What this blog is for:

My blog is not to help survivors recover, it is to have the 10 million yearly stroke survivors light fires underneath their doctors, stroke hospitals and stroke researchers to get stroke solved. 100% recovery. The stroke medical world is completely failing at that goal, they don't even have it as a goal. Shortly after getting out of the hospital and getting NO information on the process or protocols of stroke rehabilitation and recovery I started searching on the internet and found that no other survivor received useful information. This is an attempt to cover all stroke rehabilitation information that should be readily available to survivors so they can talk with informed knowledge to their medical staff. It lays out what needs to be done to get stroke survivors closer to 100% recovery. It's quite disgusting that this information is not available from every stroke association and doctors group.

Saturday, November 20, 2021

End-effector or exoskeleton in finger-hand stroke rehabilitation: Which is the best choice?

Had to look up end effector devices and still don't understand.

End-effector or exoskeleton in finger-hand stroke rehabilitation: Which is the best choice?

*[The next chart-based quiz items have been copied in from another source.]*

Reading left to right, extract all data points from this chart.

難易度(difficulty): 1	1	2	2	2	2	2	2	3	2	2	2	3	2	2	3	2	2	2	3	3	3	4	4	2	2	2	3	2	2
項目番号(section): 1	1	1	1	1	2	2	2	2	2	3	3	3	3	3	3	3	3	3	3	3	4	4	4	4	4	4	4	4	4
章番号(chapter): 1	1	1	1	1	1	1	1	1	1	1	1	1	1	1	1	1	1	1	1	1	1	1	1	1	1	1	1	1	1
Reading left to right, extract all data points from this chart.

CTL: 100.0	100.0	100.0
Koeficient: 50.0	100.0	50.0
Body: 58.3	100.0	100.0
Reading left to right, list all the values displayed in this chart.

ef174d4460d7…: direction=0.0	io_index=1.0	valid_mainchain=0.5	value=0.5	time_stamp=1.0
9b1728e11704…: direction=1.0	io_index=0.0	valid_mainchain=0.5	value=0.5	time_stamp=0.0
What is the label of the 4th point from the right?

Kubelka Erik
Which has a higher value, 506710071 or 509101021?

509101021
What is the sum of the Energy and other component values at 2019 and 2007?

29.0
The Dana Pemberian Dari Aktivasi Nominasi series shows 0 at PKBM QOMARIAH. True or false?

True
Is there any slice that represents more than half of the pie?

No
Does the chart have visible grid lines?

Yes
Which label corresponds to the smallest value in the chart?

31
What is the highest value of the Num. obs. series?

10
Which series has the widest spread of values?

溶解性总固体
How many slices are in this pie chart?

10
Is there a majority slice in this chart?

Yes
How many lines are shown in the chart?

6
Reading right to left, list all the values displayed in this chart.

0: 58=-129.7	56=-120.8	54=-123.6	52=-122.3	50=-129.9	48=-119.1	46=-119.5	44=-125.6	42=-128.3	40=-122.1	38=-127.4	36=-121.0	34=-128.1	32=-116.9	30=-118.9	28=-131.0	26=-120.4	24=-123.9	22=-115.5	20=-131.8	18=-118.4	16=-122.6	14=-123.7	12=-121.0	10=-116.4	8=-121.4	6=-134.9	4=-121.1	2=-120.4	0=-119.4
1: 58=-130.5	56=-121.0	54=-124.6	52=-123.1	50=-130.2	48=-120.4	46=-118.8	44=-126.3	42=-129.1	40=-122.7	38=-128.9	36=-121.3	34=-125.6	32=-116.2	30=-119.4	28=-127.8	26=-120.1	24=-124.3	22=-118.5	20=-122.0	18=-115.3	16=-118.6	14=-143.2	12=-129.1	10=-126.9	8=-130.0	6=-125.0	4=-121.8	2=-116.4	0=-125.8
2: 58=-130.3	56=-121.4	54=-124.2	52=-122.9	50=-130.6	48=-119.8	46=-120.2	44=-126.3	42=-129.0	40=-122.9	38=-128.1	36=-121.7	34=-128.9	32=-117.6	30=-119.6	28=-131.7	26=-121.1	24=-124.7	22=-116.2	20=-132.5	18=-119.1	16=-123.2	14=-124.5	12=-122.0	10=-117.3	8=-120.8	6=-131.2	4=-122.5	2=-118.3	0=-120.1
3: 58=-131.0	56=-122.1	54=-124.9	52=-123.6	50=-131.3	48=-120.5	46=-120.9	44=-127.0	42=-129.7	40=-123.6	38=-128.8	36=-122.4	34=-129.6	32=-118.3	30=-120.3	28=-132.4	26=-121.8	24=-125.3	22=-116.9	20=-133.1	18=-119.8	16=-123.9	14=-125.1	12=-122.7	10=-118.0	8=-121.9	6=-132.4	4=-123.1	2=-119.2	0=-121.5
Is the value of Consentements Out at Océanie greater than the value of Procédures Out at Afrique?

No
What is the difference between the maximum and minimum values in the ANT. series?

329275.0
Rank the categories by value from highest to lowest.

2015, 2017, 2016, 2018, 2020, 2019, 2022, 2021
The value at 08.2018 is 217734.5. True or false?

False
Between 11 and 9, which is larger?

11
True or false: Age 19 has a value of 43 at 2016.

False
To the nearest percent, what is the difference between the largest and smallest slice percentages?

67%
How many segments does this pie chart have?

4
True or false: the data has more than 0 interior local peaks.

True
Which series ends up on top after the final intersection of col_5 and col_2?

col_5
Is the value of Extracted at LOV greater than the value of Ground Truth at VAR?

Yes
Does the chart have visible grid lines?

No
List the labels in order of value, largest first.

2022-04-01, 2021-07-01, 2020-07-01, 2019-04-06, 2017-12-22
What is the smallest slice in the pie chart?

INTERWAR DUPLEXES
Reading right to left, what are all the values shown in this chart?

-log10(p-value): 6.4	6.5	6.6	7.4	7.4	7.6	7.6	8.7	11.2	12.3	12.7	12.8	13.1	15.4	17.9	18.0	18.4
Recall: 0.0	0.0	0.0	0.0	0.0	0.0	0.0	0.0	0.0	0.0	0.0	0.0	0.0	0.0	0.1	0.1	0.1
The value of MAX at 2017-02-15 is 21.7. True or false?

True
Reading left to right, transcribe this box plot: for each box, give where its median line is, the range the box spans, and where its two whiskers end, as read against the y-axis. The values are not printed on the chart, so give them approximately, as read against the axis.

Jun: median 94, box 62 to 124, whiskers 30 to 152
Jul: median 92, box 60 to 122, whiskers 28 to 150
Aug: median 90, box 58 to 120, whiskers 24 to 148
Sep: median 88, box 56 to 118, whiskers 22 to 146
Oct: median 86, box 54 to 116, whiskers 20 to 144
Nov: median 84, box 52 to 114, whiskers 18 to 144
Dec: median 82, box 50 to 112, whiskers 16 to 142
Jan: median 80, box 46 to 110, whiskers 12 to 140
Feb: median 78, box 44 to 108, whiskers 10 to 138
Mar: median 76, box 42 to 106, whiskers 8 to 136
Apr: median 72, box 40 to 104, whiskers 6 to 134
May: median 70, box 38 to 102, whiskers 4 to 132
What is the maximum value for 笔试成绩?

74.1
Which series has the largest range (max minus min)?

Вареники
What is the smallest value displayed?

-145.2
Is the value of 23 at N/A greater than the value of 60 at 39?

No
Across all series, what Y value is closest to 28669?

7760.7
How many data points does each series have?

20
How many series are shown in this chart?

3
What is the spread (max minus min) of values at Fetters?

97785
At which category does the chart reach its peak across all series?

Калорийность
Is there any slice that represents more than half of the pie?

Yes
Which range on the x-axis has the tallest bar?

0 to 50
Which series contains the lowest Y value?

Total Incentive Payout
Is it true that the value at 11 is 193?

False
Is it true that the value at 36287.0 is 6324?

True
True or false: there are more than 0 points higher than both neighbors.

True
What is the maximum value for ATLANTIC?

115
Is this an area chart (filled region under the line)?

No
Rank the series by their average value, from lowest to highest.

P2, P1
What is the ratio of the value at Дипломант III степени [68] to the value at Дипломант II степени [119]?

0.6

L. Moggio1 , N. Marotta1 , A. Demeco1 , C. Marinaro1 , A. Petraroli1 , I. Pino1 , R.C. Meliado’2 , L. Fratto2 , A. Ammendolia1,2 1 Department of Surgical and Medical Sciences, University Magna Graecia of Catanzaro, Catanzaro, Italy, 2 A.O.U. Mater Domini, Catanzaro, Italy 
 
Background and Aims: 
 
A new proposal for treating stroke outcomes is robot-assisted therapy. Gassert and Dietz classified upper limb rehabilitation robots into end effectors (EE) and exoskeletons (EXO). This study aimed to compare the relative effects of EE and EXO devices in motor recovery and disability and its impact on the quality of life of patients with finger-hand motor impairment post-stroke. 
 
Methods: 
 
We conducted a search to select randomized controlled trials (RCTs) on PubMed, Embase, MEDLINE, the Cochrane library. We considered as outcomes: motility index (MI), quick version of the arm, shoulder and hand disability questionnaire (QuickDASH) and evaluation Fugl-Meyer for the upper extremity (FMAUE). To compare efficacy, we performed a network meta-analysis and a surface under cumulative ranking analysis (SUCRA). 
 
Results: 
 
Five RTCs and 149 subjects were included. A significant decrease in QuickDASH (p <0.05) was observed in the EXO group (ES: -6.71; CI: -9.17, -4.25). FMAUE showed a significant increase (p <0.05) in the EE group (ES: 3; CI: 1.97, 4.04). The SUCRA analysis of MI demonstrated that robotic rehabilitation is more likely to be the best alternative for motor recovery (97.3% EXO probability; 48.3% EE; 4.4% control). 
 
Conclusions: 
 
EXO devices appear to be a better option than EE devices in the treatment of finger-hand motor disability associated with traditional rehabilitation, with important implications in hand motor recovery and reduction of disability. More research is needed focusing on direct comparison of the two devices.